Na mesma eleição, acusaram Cafeteira de ter mandado matar o Sr. Reis Pacheco, que havia atropelado o sogro do senador. Isso foi divulgado em todo o interior, inclusive por Sarney pessoalmente, em sua TV em Imperatriz. A notícia foi desmentida ao apagar das luzes, no último programa eleitoral, quando Cafeteira apresentou o "morto", saudável e falante, a todos os eleitores. Ocorre que esse programa, por estranha "coincidência", não foi exibido no interior: a TV Mirante simplesmente cortou o sinal do satélite. Da mesma forma como fez quarta-feira passada, 4 de setembro, quando foi divulgado o resultado do Ibope dando vantagem de 9 pontos a Jackson Lago. Desnecessário dizer que a manchete do dia 5 de setembro do jornal O Estado do Maranhão foi "Ibope confirma crescimento de José Reinaldo." A mesma edição, na maior cara de pau, simplesmente não informa o resultado para o Senado, desfavorável a Edison Lobão.

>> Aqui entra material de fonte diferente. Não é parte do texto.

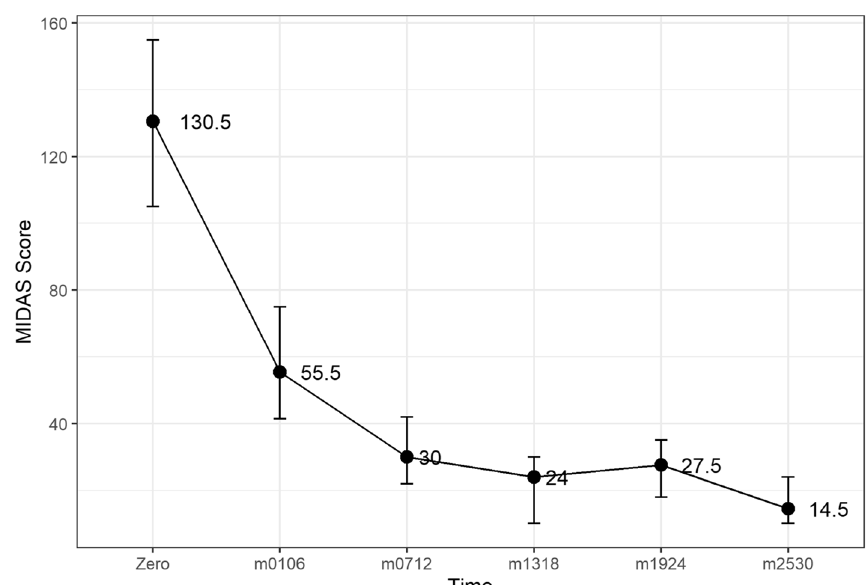
Fig. 2 Median MIDAS score at baseline (y-axis) and up to 30 months of follow-up (x-axis). Ninety-five percent confidence interval of median shown by vertical bars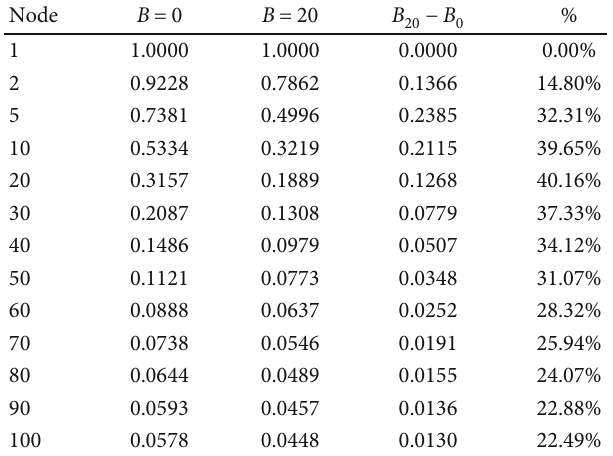
Table 1: Comparison of radiation values B = 20 :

E, pasmem, a edição da IstoÉ de 1994, contra Cafeteira, foi reimpressa agora na íntegra, para distribuição no interior do Maranhão! Um repórter da revista confirmou, por telefone, que foram feitos 60 mil exemplares, com anúncios, entrevistas e tudo o mais, cheirando a tinta, de uma revista com oito anos de idade! No entanto, em contato com a assessoria jurídica da Frente Trabalhista, a IstoÉ nega a reimpressão, alertada de que a matéria em questão incorre em crime grave, visto já ter sido objeto de investigação federal. De todo modo, a revista está sendo processada.

Vale lembrar o que disse o padre Antonio Vieira, quando andou por aqui. "No Maranhão, até as nuvens mentem."

É impressionante como a imprensa não se ocupa do escândalo dessas práticas. Será necessário abrir quantos cofres para que a mídia nacional volte novamente os olhos para o Maranhão?